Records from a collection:

-=-=-

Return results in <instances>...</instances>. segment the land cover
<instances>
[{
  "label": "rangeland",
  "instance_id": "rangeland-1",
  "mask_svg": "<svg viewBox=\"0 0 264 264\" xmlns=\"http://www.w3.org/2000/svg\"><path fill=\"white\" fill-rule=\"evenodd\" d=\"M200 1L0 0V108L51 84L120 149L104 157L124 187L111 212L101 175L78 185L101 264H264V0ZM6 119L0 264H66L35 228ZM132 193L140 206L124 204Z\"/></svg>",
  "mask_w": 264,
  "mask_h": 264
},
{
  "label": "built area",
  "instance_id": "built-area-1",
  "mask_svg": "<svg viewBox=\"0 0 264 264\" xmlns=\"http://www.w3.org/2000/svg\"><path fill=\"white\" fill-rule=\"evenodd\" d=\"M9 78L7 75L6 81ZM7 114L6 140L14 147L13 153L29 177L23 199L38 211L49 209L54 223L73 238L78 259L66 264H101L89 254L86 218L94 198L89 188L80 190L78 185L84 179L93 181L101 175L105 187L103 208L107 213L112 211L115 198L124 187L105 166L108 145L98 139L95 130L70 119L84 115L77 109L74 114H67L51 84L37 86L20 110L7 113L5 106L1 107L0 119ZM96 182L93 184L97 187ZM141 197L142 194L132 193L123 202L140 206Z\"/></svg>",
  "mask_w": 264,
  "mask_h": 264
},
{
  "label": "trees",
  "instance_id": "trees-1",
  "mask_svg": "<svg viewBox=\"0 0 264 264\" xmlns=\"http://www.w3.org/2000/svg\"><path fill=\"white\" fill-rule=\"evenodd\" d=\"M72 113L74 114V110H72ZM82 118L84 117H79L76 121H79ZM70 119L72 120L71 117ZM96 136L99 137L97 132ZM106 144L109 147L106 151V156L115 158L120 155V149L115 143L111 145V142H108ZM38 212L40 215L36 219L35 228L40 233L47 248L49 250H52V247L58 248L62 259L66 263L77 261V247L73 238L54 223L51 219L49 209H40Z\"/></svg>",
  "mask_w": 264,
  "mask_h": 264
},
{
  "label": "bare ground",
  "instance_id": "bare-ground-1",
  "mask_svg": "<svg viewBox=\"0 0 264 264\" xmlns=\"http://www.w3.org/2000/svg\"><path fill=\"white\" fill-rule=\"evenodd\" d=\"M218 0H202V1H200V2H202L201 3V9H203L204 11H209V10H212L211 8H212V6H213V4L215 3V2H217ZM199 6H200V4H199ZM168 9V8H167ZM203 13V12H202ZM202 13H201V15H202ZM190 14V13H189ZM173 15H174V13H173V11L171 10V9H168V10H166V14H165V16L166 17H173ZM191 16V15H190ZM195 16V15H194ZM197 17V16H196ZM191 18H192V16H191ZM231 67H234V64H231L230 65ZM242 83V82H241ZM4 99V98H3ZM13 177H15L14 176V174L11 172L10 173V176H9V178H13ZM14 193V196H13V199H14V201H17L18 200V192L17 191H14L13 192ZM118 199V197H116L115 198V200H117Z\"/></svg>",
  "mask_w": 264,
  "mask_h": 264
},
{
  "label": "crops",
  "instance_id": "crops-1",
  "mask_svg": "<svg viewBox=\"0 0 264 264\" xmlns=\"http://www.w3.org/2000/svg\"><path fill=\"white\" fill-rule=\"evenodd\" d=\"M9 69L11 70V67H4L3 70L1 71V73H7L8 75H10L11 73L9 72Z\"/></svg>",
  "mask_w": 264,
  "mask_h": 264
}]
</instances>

-=-=-

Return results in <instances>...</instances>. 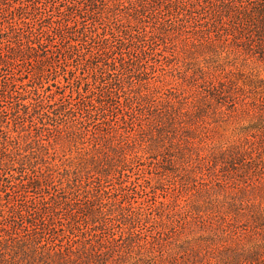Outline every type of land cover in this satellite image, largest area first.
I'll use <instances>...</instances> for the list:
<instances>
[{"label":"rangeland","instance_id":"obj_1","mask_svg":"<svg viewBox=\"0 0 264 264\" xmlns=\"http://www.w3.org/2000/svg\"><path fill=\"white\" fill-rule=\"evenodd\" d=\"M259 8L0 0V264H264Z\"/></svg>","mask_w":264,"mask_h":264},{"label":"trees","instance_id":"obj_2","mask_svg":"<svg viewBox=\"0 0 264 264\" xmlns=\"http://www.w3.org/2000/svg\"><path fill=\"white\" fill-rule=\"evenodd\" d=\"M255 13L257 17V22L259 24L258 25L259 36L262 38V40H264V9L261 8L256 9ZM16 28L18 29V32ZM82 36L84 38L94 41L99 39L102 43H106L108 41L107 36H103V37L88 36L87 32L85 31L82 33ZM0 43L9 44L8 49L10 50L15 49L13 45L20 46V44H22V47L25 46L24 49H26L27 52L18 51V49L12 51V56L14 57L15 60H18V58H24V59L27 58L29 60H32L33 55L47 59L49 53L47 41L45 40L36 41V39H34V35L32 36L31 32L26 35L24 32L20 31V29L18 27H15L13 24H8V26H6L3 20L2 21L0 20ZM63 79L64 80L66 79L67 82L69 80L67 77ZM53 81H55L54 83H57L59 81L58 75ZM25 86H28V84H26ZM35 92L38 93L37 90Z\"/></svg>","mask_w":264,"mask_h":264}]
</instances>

-=-=-

* [Task]
Locate every line in the entries above that contains the string "rangeland", treating uppercase and lowercase as different, and copy each of those lines.

* [Finished answer]
  "label": "rangeland",
  "instance_id": "rangeland-1",
[{"label":"rangeland","instance_id":"obj_1","mask_svg":"<svg viewBox=\"0 0 264 264\" xmlns=\"http://www.w3.org/2000/svg\"><path fill=\"white\" fill-rule=\"evenodd\" d=\"M259 8L0 0V264H264Z\"/></svg>","mask_w":264,"mask_h":264},{"label":"trees","instance_id":"obj_2","mask_svg":"<svg viewBox=\"0 0 264 264\" xmlns=\"http://www.w3.org/2000/svg\"><path fill=\"white\" fill-rule=\"evenodd\" d=\"M255 13L257 17V22L259 24L258 25L259 36L262 38V40H264V9L261 8L256 9ZM16 28L18 29V32ZM82 36L84 38L94 41L99 39L102 43H106L108 41L107 36H103V37L88 36L87 32L85 31L82 33ZM0 43L9 44L8 49L10 50L15 49L13 45L20 46V44H22V47L25 46L24 49H26L27 52L18 51V49L12 51V56L14 57L15 60H18V58H24V59L27 58L29 60H32L33 55L47 59L49 53L47 41L45 40L36 41V39H34V35L32 36L31 32L26 35L24 32L20 31V29L18 27H15L13 24H8V26H6L3 20L2 21L0 20ZM63 79L64 80L66 79L67 82L69 80L67 77ZM53 81H55L54 83H57L59 81L58 75ZM25 86H28V84H26ZM35 92L38 93L37 90Z\"/></svg>","mask_w":264,"mask_h":264}]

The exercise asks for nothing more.